━━━━━ TEXT

Democrats have criticized the Disney proposal as clear retaliation against the company and warned that local homeowners could get hit with big tax bills if they have to absorb bond debt from Disney — although such details are far from clear.

Disney is one of Florida’s biggest private employers, last year saying it had more than 60,000 workers in the state. It is not immediately clear how the company or local governments around its properties would be affected if the district was dissolved...

You can kind of see the carrot the Republicans left in the bill, where they could re-institute the special district if only Disney would behave like a good little puppet for DeSantis' political ambitions.

But the Republicans are risking a lot on this brash and open assault on a major economic revenue source for the entire state. If Disney World is curtailed, shut down, reduced in any way, that's a serious hit to the surrounding hotels and restaurants responsible for the hotel and sales taxes flowing into Tallahassee. 

One noted effect of losing the special district status is that Disney would have to fire the county-level emergency services people - the EMTs, the fire fighters, the police - working within the district. The district itself disappears, meaning the counties it's in - Orange and Osceola - would have to pick up the slack and staff those services themselves. Those counties would start have to paying for all that, not Disney.

Adding on top of that is a bond liability Disney has tied into the Reedy Creek finances, a massive debt worth around $1 billion (it might even be $2 billion) that those counties - not the state, which is really rubbing it in hard - would have to cover. If we refer to that CNBC article by Robert Frank:

Reedy Creek has bond liabilities of between $1 billion and $1.7 billion, according to the district’s financial filings. Under Florida statute, if Reedy Creek is dissolved, those liabilities are transferred to the local governments — either Bay Lake or Lake Buena Vista, or more likely, Orange and Osceola counties.

━━━━━━━━━━

EXERCISE 1
In the passage about Disney's special district, how many workers did Disney say it had in Florida last year?
EXERCISE 2
Decide whether each statement agrees with the passage about Disney's special district, answering yes or no and quoting the words that settle it: (a) Reedy Creek's bond liabilities come to between $1 billion and $1.7 billion according to the district's financial filings; (b) the state of Florida would have to cover the district's bond debt; (c) the counties the district lies in are Orange and Osceola.
EXERCISE 3
Write the next part of the passage about Disney's special district, starting after its final sentence.
The listing after this passage plays no part in the work here.

━━━━━ STUDY MATERIAL

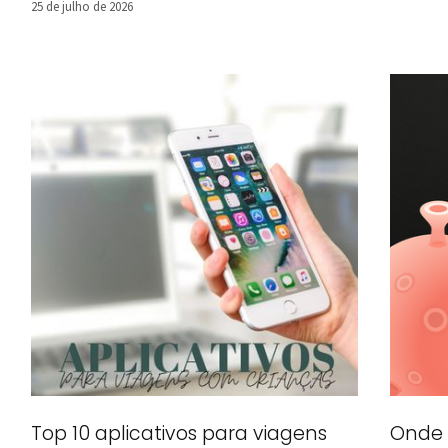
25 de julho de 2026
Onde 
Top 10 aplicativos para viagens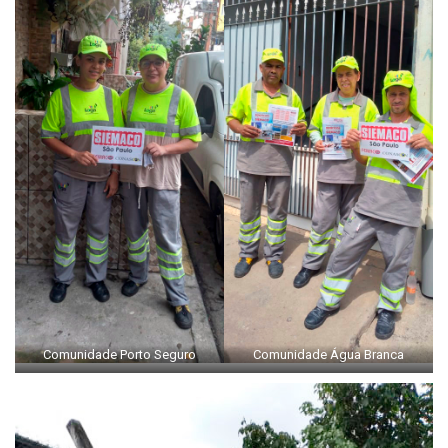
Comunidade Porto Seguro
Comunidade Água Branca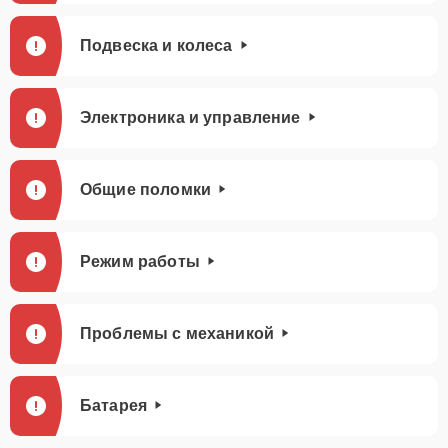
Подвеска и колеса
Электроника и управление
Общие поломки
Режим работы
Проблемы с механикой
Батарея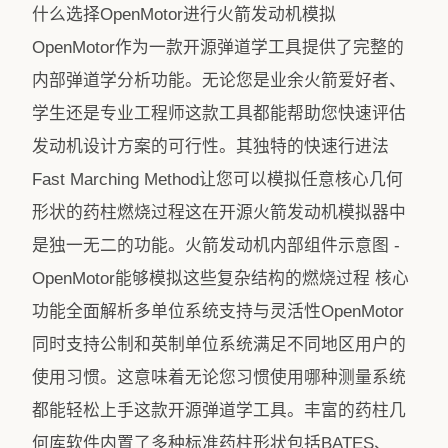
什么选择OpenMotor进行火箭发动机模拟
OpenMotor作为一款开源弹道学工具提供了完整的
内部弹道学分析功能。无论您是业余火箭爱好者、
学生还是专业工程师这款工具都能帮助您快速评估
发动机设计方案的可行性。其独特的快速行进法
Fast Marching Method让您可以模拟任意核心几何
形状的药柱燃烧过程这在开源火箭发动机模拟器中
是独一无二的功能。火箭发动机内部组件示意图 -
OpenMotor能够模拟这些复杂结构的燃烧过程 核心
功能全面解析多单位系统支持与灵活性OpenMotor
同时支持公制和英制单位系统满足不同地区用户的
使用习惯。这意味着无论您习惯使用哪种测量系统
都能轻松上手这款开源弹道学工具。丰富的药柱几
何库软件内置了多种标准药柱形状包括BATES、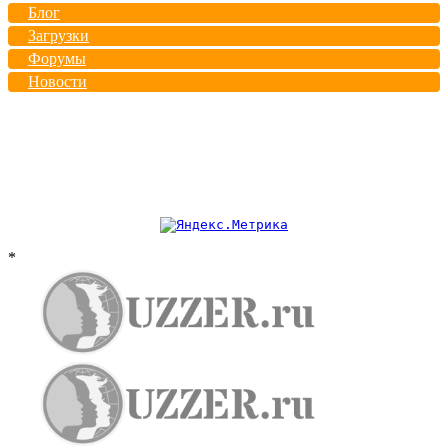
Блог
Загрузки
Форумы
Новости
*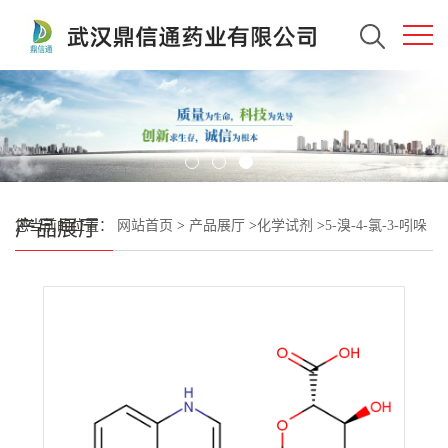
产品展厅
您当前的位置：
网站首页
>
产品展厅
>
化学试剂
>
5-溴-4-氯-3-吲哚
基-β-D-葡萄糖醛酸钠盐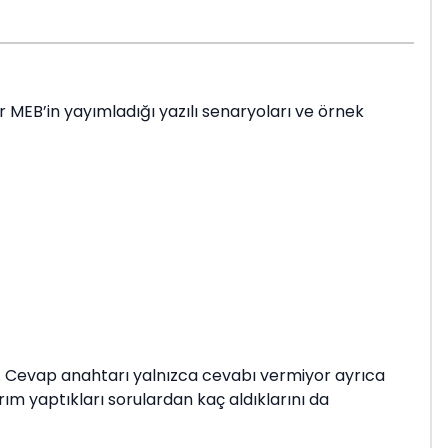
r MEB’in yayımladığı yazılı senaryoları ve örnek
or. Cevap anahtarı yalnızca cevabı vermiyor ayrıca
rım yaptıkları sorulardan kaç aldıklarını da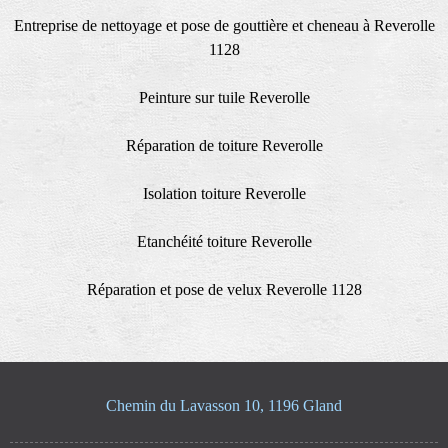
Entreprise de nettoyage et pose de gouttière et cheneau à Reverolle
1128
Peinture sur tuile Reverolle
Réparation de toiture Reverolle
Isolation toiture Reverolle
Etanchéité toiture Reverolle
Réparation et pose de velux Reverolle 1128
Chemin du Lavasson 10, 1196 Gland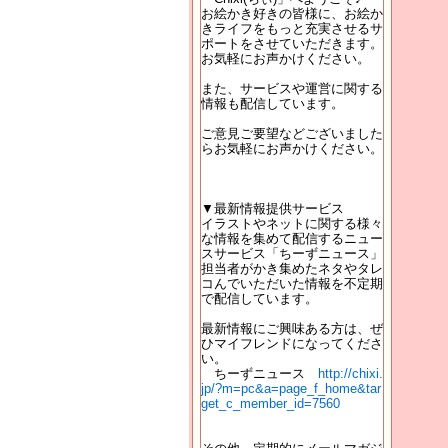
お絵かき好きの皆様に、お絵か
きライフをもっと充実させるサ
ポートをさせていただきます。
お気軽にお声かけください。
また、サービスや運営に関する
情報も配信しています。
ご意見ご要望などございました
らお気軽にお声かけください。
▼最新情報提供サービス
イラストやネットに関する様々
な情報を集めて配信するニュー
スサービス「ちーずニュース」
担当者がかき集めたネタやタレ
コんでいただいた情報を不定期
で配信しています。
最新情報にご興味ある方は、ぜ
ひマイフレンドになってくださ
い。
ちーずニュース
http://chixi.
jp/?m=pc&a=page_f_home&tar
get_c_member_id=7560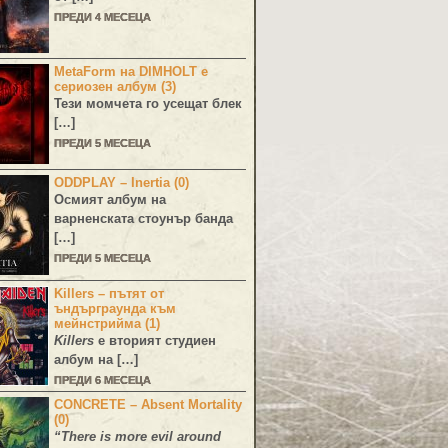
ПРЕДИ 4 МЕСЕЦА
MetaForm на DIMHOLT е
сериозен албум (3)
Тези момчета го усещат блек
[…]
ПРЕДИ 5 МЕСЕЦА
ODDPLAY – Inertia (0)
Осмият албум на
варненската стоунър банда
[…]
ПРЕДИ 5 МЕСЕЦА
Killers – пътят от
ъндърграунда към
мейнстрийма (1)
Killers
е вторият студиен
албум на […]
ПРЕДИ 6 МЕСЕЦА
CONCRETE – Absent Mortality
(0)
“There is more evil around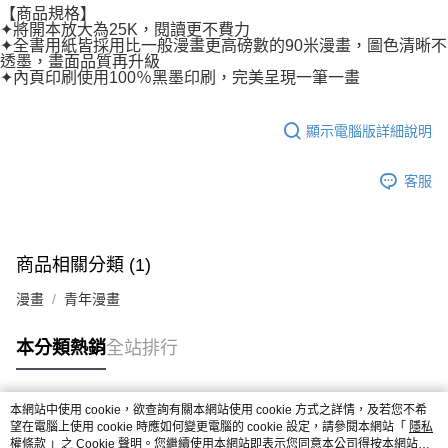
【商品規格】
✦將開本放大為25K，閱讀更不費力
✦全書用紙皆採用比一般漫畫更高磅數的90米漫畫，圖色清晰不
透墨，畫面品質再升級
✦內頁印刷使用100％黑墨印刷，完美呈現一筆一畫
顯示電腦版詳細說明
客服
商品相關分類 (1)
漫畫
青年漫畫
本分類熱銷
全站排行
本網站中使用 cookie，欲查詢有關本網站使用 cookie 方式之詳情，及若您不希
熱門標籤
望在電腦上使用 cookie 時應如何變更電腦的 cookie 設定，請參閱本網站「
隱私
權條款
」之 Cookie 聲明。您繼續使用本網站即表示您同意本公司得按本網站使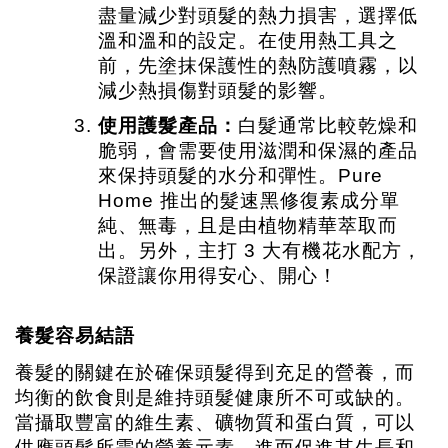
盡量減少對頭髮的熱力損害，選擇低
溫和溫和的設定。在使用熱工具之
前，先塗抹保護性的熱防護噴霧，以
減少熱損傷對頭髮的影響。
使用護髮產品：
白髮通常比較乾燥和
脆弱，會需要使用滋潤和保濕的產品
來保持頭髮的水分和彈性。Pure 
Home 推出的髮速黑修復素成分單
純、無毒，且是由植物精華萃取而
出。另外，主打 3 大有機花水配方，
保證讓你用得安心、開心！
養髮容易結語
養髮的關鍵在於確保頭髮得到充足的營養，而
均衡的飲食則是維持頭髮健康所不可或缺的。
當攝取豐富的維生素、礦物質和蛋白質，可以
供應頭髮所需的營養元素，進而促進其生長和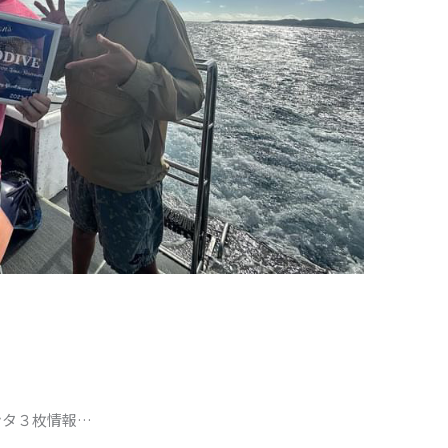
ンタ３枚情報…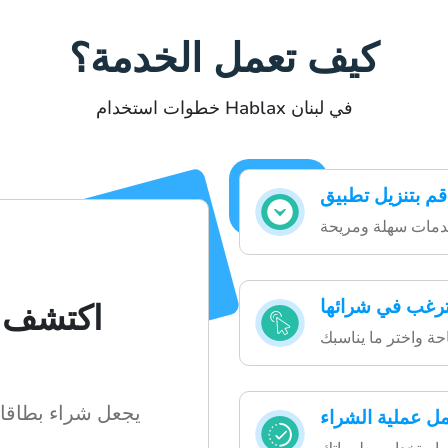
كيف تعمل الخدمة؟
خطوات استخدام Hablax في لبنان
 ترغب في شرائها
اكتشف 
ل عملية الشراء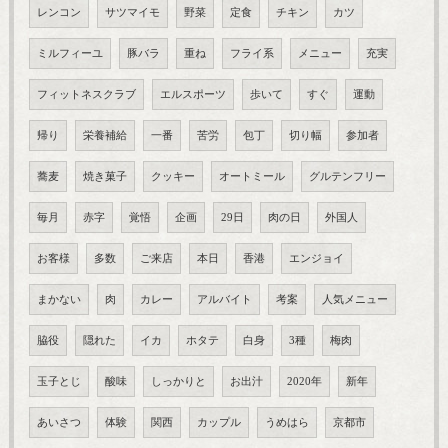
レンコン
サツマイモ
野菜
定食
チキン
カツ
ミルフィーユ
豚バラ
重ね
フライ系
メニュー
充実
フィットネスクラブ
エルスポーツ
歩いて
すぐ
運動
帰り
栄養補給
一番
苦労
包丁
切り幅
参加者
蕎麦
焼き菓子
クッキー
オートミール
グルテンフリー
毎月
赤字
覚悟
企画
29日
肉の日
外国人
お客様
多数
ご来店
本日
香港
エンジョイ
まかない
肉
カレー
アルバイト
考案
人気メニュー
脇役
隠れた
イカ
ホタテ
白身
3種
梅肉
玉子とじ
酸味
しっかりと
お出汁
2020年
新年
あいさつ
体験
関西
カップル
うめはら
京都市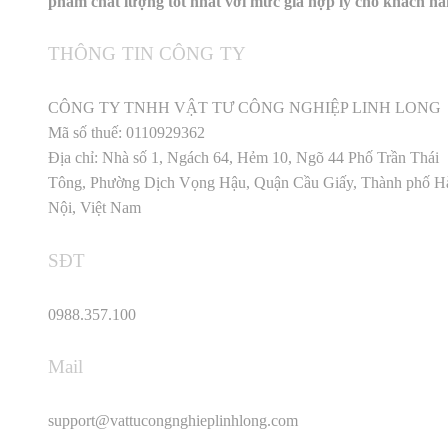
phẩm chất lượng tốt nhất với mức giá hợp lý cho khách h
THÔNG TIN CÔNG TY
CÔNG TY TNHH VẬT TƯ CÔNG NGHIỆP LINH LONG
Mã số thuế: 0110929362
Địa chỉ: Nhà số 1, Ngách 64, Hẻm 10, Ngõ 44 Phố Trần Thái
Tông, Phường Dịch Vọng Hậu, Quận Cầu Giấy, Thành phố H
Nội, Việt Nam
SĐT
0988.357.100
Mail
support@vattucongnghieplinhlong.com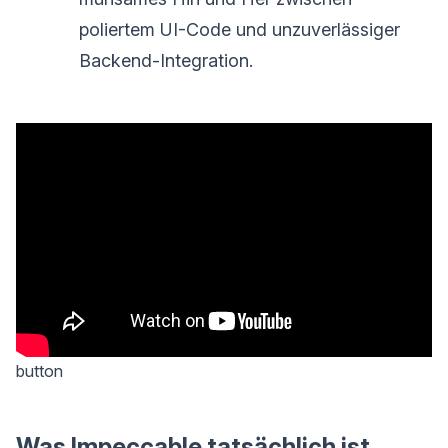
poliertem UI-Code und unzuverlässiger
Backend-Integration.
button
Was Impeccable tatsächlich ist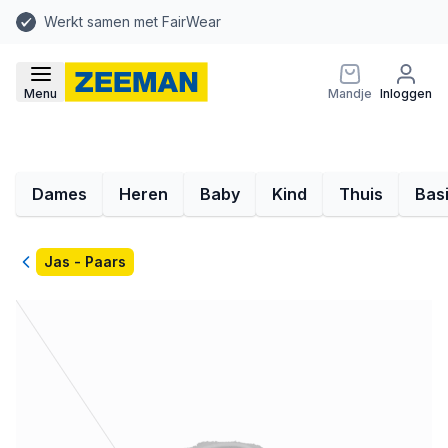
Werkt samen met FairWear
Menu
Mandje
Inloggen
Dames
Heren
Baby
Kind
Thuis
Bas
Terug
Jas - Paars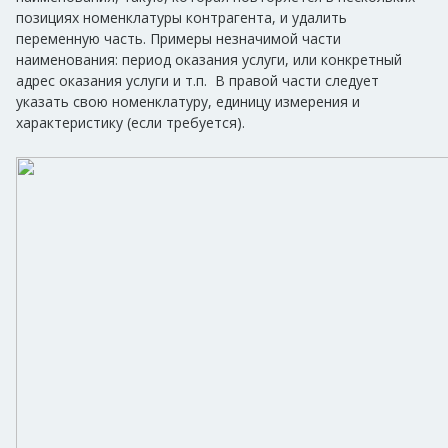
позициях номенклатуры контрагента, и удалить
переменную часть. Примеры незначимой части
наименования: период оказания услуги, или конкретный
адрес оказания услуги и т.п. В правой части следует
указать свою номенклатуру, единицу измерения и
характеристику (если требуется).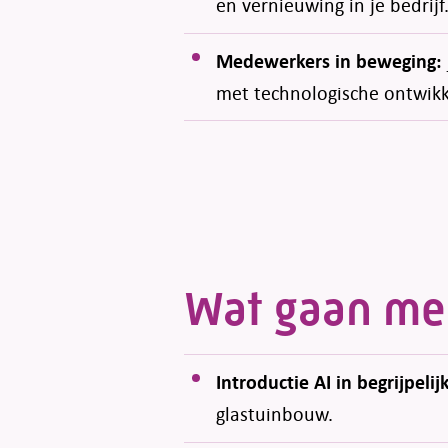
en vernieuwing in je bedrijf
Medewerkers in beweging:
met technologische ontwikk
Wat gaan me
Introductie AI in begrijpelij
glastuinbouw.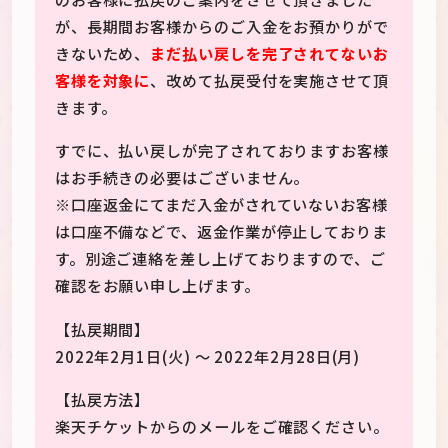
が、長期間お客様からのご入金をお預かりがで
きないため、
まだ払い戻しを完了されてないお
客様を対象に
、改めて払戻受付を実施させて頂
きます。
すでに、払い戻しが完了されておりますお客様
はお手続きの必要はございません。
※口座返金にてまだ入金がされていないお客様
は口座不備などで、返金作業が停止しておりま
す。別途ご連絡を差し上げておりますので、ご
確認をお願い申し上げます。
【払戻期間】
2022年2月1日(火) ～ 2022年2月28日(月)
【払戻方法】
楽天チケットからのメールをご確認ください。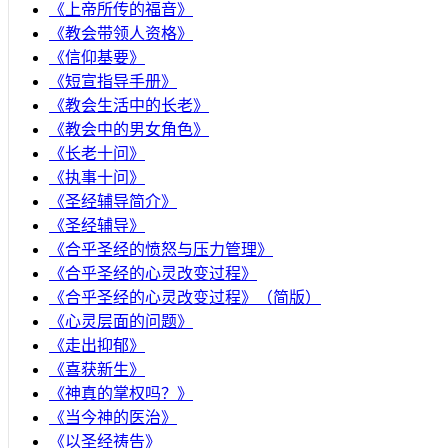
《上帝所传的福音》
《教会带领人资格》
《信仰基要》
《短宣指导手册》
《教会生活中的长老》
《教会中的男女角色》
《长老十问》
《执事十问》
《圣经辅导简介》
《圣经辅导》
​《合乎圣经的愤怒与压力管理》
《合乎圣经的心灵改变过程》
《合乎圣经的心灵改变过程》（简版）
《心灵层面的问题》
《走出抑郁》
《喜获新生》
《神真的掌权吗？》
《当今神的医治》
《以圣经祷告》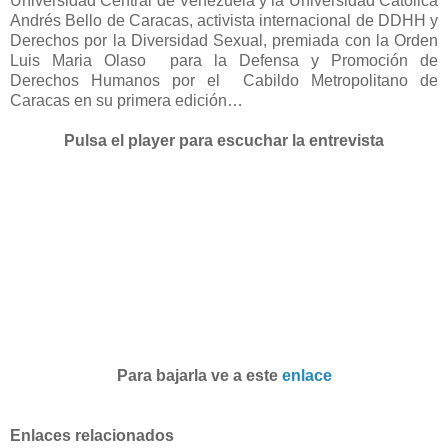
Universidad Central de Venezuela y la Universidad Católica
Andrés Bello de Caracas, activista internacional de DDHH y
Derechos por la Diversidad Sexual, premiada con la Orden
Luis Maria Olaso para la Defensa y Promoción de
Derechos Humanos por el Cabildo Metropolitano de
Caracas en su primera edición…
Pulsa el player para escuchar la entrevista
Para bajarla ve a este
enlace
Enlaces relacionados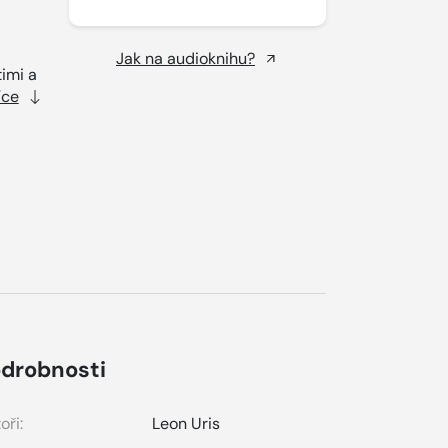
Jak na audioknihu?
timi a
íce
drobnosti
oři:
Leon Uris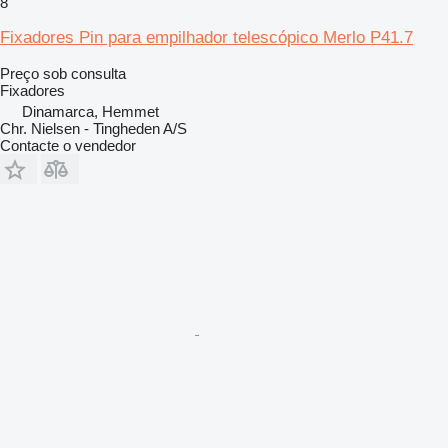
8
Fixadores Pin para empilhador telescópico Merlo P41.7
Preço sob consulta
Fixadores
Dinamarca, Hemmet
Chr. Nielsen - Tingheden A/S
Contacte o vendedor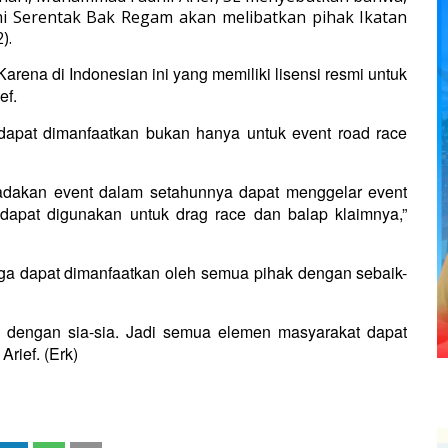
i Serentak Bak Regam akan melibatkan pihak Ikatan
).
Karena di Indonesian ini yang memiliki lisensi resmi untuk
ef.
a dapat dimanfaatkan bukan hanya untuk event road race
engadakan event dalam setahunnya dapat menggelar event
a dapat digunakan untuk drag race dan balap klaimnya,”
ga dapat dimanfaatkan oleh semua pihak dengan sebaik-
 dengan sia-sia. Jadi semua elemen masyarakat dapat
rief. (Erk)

━━━━━━━━━━

ANSWER AREA 1
More than 60,000 workers.

ANSWER AREA 2
(a) Yes: "Reedy Creek has bond liabilities of between $1 billion and $1.7 billion, according to the district’s financial filings."
(b) No: "those counties - not the state, which is really rubbing it in hard - would have to cover."
(c) Yes: "the counties it's in - Orange and Osceola - would have to pick up the slack"

ANSWER AREA 3
State Senate Minority Leader Gary Farmer, D-Fort Lauderdale, tried to amend the bill to include further study of the bond debt, but the amendment failed on a voice vote.

Farmer said the bond debt could total more than $2 billion and that tax authorities are increasing their estimates as they learn more about Reedy Creek’s outstanding liabilities.

“This is a very real impact, the extent of which we don’t fully understand yet,” Farmer said.

If the liabilities of $1.7 billion or more are transferred to Orange and Osceola counties, he said, the debt could amount to $1,000 per taxpayer...

In short: If Reedy Creek goes, the state government gets all the money while the local counties are forced to pay the bills.

All of this damage happening all because DeSantis and his fellow Republicans are vindictive assholes.

This is only part of the stuff that can happen if (more like when) DeSantis gets his revenge on Disney.

What happens when the Walt Disney Company, megacorporation generating around $68 billion a year, decides to fight back?

Remember at the beginning of the article when I mentioned my family moving to Florida? We moved to the Tarpon Springs area, and during those early formative years I witnessed up close the Disney company going after a day care center right off Klosterman Road. The day care had painted on the exterior a number of kid-friendly cartoon characters, among them Mickey and Minnie Mouse. Disney did not approve, because they were not affiliated to that day care. I didn't fully understand as a kid what trademarks meant and "controlling the brand" was all about, all I knew was a big business in Disney was going after a tiny local business on the side of the highway.

What I learned back then was something a lot of people understood over the decades that Disney turned into the media behemoth it is today: You do not fuck with Disney. You NEVER fuck with Disney. They go after day care centers, for God's sake.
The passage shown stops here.